Author:Forrest Gander
Language: eng
Format: epub
Publisher: New Directions
Published: 2014-09-04T00:00:00+00:00


Toward La Esmeralda

For the next five hours, they let themselves steep in a cenote of silence. In the discomfort and brooding that follows confrontation, they sat next to each other in a dead space with the omnipresent sun melting the windshield. The episode at the lunch table looped through Dale’s mind, even as he forced himself to make comments now and then about the scenery, about anything else, in a voice that he tried to adjust so that he didn’t sound defensive or hurt. Hoa’s accusations, he told himself, were merely the product of long, relentless miles through the desert, the cramped confines of the car, and a wound they both carried. Her lashing out at him in that way was just so much water under the bridge. But every word he spoke sounded stilted or testy, and they sat two feet away from each other like strangers on a bus. And once again, the drive was taking far longer than he anticipated.

The paved road degraded into what they called in rural North Carolina “improved road” and the “improved road” yielded to a swervy runnel of gravel, sand, and potholes that went on chirring and dinging the underchassis for miles. At the side of a dirt road in the sun, they saw a brown dog sitting beside a dead dog that looked at lot like it. The living dog looked directly at Hoa as the car passed. Their eyes locked, each of them thinking what?
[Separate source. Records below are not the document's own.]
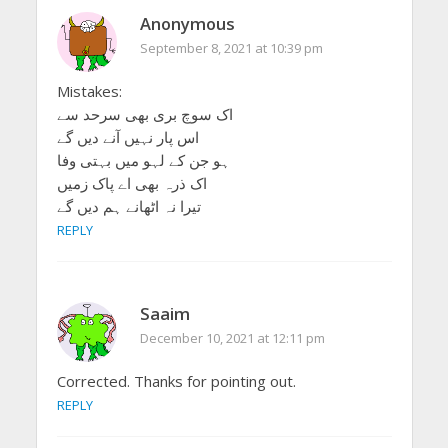
Anonymous
September 8, 2021 at 10:39 pm
Mistakes:
اک سوچ بری بھی سرحد سے
اس پار نہیں آنے دیں گے
ہو جن کے لہو میں بہتی وفا
اک ذرہ بھی اے پاک زمیں
تیرا نہ اٹھانے ہم دیں گے
REPLY
Saaim
December 10, 2021 at 12:11 pm
Corrected. Thanks for pointing out.
REPLY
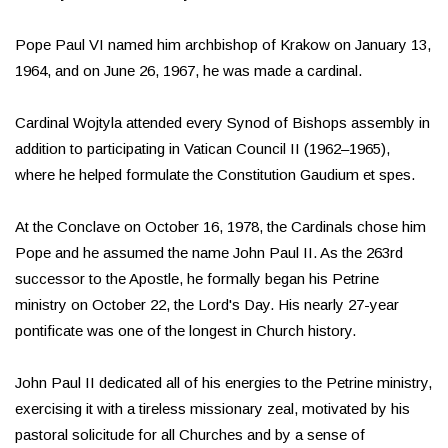
Pope Paul VI named him archbishop of Krakow on January 13,
1964, and on June 26, 1967, he was made a cardinal.
Cardinal Wojtyla attended every Synod of Bishops assembly in
addition to participating in Vatican Council II (1962–1965),
where he helped formulate the Constitution Gaudium et spes.
At the Conclave on October 16, 1978, the Cardinals chose him
Pope and he assumed the name John Paul II. As the 263rd
successor to the Apostle, he formally began his Petrine
ministry on October 22, the Lord's Day. His nearly 27-year
pontificate was one of the longest in Church history.
John Paul II dedicated all of his energies to the Petrine ministry,
exercising it with a tireless missionary zeal, motivated by his
pastoral solicitude for all Churches and by a sense of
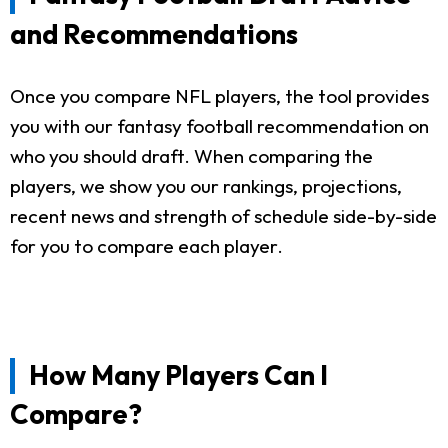
and Recommendations
Once you compare NFL players, the tool provides
you with our fantasy football recommendation on
who you should draft. When comparing the
players, we show you our rankings, projections,
recent news and strength of schedule side-by-side
for you to compare each player.
How Many Players Can I
Compare?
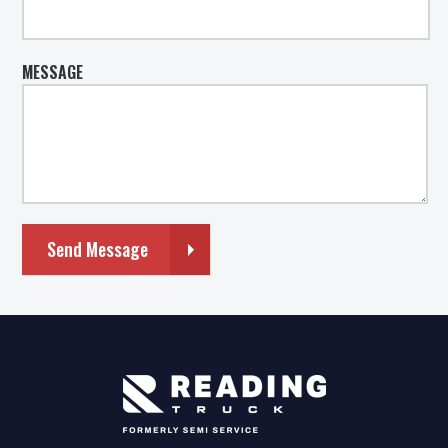
MESSAGE
Send Message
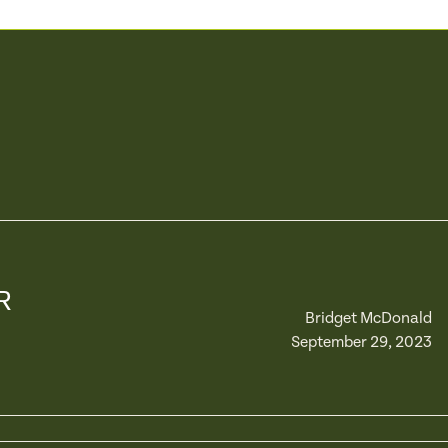
R
Bridget McDonald
September 29, 2023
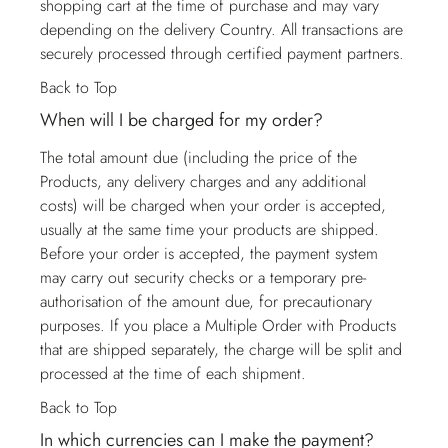
shopping cart at the time of purchase and may vary
depending on the delivery Country. All transactions are
securely processed through certified payment partners.
Back to Top
When will I be charged for my order?
The total amount due (including the price of the
Products, any delivery charges and any additional
costs) will be charged when your order is accepted,
usually at the same time your products are shipped.
Before your order is accepted, the payment system
may carry out security checks or a temporary pre-
authorisation of the amount due, for precautionary
purposes. If you place a Multiple Order with Products
that are shipped separately, the charge will be split and
processed at the time of each shipment.
Back to Top
In which currencies can I make the payment?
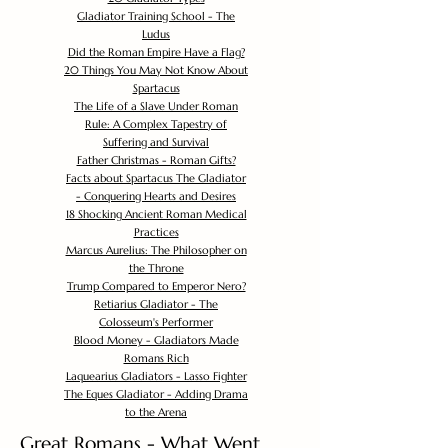
Gladiator Training School - The
Ludus
Did the Roman Empire Have a Flag?
20 Things You May Not Know About
Spartacus
The Life of a Slave Under Roman
Rule: A Complex Tapestry of
Suffering and Survival
Father Christmas - Roman Gifts?
Facts about Spartacus The Gladiator
- Conquering Hearts and Desires
18 Shocking Ancient Roman Medical
Practices
Marcus Aurelius: The Philosopher on
the Throne
Trump Compared to Emperor Nero?
Retiarius Gladiator - The
Colosseum's Performer
Blood Money - Gladiators Made
Romans Rich
Laquearius Gladiators - Lasso Fighter
The Eques Gladiator - Adding Drama
to the Arena
Great Romans - What Went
Hoa was sick, regretting what she’d said to Dale. But she couldn’t say anything more. The bouncing and jolting, the dog and the sun, all made her feel punch-drunk. Once it goes out of tune, she thought, it takes a long time to readjust the quiet to the sound of me. The trail bent south, and they climbed into mountains slashed by dark plutonic seams and glimmering quartz veins. From the corner of his eye, anxious about her, Dale could see Hoa lean one way and the other as he maneuvered slow twists in the graded dirt road unspooling between calamitous drops and intimidating masses of metamorphic rock.

“What are we averaging, fifteen miles an hour?” Hoa asked matter of factly. Her voice sounded gargled with the car’s shuddering. Her first words since lunch. “There’s no way trucks with ore from Sierra Mojada could be using this road.”

He was quiet a moment, studying her with narrowed eyes behind his sunglasses. Was that more exasperation and weariness in her voice? Was she simply trying to make conversation? She turned to her window.

“I don’t know,” Dale said. They hadn’t glimpsed a pueblo since Ocampo. In fact, they’d seen few human structures at all, but for occasional barbed-wire fences and cattle guards, or smaller dirt roads that led, he supposed, to ranches, although whether that meant wide tracts of fenced desert or little compounds where someone actually lived, he wasn’t sure. Sometimes modest adobe houses were visible, limned by dusty mesquite trees, or by stunted, thin-boled oaks.